I appreciate all the comments on the borer problems. Thank heaven I only have only one isolated iris bed that got infested this spring! I've been digging that bed all week.

After attempting to drown a borer in plain water, I'm pretty well convinced that they have very minimal oxygen requirements in their larval stage. I completely submerged a 1" long borer in water and after 27 hours was convinced it had drowned. I hauled its limp and lifeless form from its swimming pool and put it in a plastic container. I turned it on its back and watched it off and on for the next 6 hours then covered the container and walked away, certain it was dead. The next morning the darned thing was up and crawling around! Yikes! So even though imidacloprid is not listed as a contact poison, it appears to work that way to some degree, since the first victim did actually die after 1/2 hour of swimming in the imidacloprid solution.

Perhaps the only practical knowledge I've gained from this is that I *may* be doing some good by soaking borer infested rhizomes in a solution of liquid imidacloprid when the borers are so small that I can't find and extract them with my tweezers. It's late enough in the season now that most of the borers have already done their dirty work and are underground pupating, so soaking the rhizomes in imidacloprid at this stage is useless, unless I happen to nail some late hatchlings. Now the rhizome soaking is more damage control and involves bleach instead.

I bought my propane burner for burning off foliage this fall and I bought my bag of Bayer Advanced Grub Control for next spring. I'll be ready for the beasts next year!

Janet in Denmark, WI
zone 3/4

I hope you will keep experimenting. Good time to do so, I'd think, albeit

I think water can almost certainly flow into those hollowed out rhizomes
while in the soil, too, during a saturating rain.
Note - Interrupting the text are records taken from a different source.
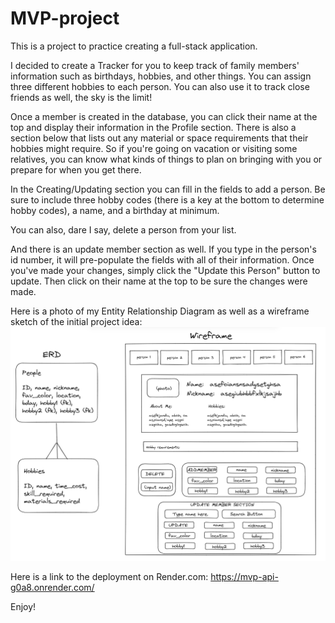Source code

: # MVP-project

This is a project to practice creating a full-stack application.

I decided to create a Tracker for you to keep track of family members' information such as birthdays, hobbies, and other things. You can assign three different hobbies to each person. You can also use it to track close friends as well, the sky is the limit!

Once a member is created in the database, you can click their name at the top and display their information in the Profile section. There is also a section below that lists out any material or space requirements that their hobbies might require. So if you're going on vacation or visiting some relatives, you can know what kinds of things to plan on bringing with you or prepare for when you get there.

In the Creating/Updating section you can fill in the fields to add a person. Be sure to include three hobby codes (there is a key at the bottom to determine hobby codes), a name, and a birthday at minimum.

You can also, dare I say, delete a person from your list.

And there is an update member section as well. If you type in the person's id number, it will pre-populate the fields with all of their information. Once you've made your changes, simply click the "Update this Person" button to update. Then click on their name at the top to be sure the changes were made.

Here is a photo of my Entity Relationship Diagram as well as a wireframe sketch of the initial project idea:
![ERD/Wireframe](MVP_project_idea.png)

Here is a link to the deployment on Render.com:
https://mvp-api-g0a8.onrender.com/

Enjoy!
Hence the talk of rot being a
consequence of borer activity.

And I think we have established here that borer can be fully active in
aquatic irises with submerged rhizomes....someone will please kindly correct me if
I misremember. Apropos, it is believed that the native host is Iris
versicolor, a beardless species with wetland preferences. There could be a seasonal
aspect of this, I suppose.... wet areas drying to damp about the time of

Wonder how those larvae actually breathe.